Furthermore, it is advantageous if the sensors are accommodated in a common sensor housing. This simplifies the mounting into the housing, since the sensor does not have to be positioned and fixed separately.

In addition, it is advantageous if one or more of the magnet carriers are guided in their axial movement by rails present in the housing. This prevents tilting of the magnet carrier on the one hand and thus defines the position in the circumferential direction unambiguously on the other hand.

It has proven advantageous to implement the guidance in the rail by means of a T-shape or a dovetail shape. The orientation of the magnet or the magnet holder during installation is thereby univocally predetermined. In addition to this, these shapes are particularly suitable for axial guidance.

It has proven to be particularly advantageous if the respective magnet carrier is connected to the respective piston by means of a form fit. The advantage of a form fit is that the assembly or mounting is relatively simple and the orientation of the two parts to be connected to one another can also be predetermined at the same time by means of the form fit. In addition to this, the form fit can be reversibly implemented, which makes possible disassembly easier.

The form fit is advantageously designed as a snap connection or clip connection. This form of form fit is easy to assemble and can also be easily released again for disassembly if necessary.

In addition, it is advantageous here for the piston to have a circumferential groove with a "concave geometry" for form fit, i.e. for the clip or the ridge of the respective magnet carrier for snap connection to engage into said negative geometry. Such a groove is easy to manufacture and allows a desired relative movement in circumferential direction between the respective piston and the respective magnet holder.

An advantageous embodiment provides that the magnet/magnets is/are arranged below the respective pressure chamber. The available installation space in the axial direction can thereby be optimally utilized, and the installation space in the radial direction can be reduced.

For a dual CSC, the magnet and the sensor are advantageously arranged offset from one another, viewed in the circumferential direction. This means that the two magnets or the two sensors are arranged at different angles in the circumferential direction with respect to an imaginary horizontal line extending through the center of the clutch release. It is thereby possible for the magnets or sensors to be arranged approximately on the same radius, viewed in the radial direction. Thus, in a dual CSC no additional radial structural space is required compared to a single CSC.

********************

→ **Stated goal**: Pick up the clutch release description after its last sentence and continue it in the same style.

→ **Stored data**:
********************

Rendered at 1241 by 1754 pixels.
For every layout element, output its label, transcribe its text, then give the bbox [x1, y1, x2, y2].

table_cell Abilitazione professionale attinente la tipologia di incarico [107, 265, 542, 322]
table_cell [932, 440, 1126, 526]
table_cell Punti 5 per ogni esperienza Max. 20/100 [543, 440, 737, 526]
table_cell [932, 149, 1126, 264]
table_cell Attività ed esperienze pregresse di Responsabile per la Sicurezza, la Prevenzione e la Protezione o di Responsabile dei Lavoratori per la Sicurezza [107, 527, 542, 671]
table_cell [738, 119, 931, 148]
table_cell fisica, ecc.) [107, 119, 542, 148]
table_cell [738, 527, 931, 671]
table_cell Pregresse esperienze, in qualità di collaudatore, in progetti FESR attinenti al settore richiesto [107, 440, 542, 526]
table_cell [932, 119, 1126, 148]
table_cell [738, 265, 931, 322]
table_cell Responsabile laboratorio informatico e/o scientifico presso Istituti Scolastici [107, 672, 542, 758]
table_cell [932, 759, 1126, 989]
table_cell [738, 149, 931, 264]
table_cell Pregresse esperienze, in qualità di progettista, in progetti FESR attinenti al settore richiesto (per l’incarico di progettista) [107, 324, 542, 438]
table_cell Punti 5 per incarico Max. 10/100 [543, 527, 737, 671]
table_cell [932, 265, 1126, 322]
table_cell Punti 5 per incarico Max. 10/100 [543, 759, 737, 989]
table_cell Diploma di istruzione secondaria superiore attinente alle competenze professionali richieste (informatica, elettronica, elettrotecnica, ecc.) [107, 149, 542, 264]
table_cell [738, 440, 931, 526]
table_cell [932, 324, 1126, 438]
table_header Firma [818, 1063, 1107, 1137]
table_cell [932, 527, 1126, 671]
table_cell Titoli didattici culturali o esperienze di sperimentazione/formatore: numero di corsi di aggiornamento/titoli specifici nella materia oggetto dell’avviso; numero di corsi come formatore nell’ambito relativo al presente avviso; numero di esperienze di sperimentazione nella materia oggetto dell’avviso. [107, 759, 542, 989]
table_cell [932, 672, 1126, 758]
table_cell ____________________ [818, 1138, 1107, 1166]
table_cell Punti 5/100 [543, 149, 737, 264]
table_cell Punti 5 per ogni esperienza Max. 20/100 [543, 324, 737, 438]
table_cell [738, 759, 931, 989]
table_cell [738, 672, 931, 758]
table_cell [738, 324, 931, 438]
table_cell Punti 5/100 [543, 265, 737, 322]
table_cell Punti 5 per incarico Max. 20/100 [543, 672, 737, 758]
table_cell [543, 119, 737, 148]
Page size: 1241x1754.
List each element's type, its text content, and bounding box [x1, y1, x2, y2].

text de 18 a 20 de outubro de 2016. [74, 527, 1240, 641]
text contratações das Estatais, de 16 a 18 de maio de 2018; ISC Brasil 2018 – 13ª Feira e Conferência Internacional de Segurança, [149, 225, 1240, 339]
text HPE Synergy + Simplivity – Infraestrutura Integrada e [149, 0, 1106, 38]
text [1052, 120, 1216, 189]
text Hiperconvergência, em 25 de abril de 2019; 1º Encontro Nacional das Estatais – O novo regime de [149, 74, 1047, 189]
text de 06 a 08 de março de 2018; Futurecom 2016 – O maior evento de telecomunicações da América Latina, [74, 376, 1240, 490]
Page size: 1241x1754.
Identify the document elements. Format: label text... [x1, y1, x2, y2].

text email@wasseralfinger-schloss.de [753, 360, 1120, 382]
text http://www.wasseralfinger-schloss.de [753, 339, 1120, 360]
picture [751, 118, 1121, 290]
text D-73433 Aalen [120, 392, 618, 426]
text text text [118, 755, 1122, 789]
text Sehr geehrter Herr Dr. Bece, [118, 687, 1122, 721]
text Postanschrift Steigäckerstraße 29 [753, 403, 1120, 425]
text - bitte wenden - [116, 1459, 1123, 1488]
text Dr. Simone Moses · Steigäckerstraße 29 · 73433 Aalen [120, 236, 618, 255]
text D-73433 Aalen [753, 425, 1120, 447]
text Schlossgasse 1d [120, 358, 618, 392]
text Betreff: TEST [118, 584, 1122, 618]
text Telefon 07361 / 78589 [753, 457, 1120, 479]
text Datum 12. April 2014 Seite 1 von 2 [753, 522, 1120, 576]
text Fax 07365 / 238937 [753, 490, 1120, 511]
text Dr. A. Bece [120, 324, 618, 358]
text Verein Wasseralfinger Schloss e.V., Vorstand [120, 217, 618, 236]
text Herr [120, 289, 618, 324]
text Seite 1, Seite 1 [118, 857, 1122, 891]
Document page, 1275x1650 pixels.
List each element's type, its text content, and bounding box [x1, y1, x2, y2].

********************

→ **Result of this exercise**:
For assembly, it has proven to be advantageous for the magnet/magnets and the associated sensor/sensors to be introduced into the housing in the axial direction from the side remote from the release bearing. Whereby its assembly is independent of the assembly of the piston/s.

In other words, the invention consists in using the axial installation space below the pressure chamber for the placement of the magnet and the sensor. This is only possible if one piston forms each pressure wall. The sensors are arranged offset on the circumference, i.e. the sensors are positioned at different angles to the center point. This means that the sensors are arranged offset from one another, viewed in the circumferential direction. Thereby minimizing the effect of the magnets on the opposed pistons on the sensor. The assembly of the magnet holder and the sensor takes place axially from the opposite side of the assembly piston, both the magnet holder and the sensor being assembled in one sensor housing. A snap connection is therefore required, wherein in principle a press-fit connection or a material-fit connection, for example ultrasonic welding or adhesive bonding, is also possible in order to connect the guided double magnet carrier to the piston. In this arrangement, the two sensors may be fitted in one housing and supplied with a cable.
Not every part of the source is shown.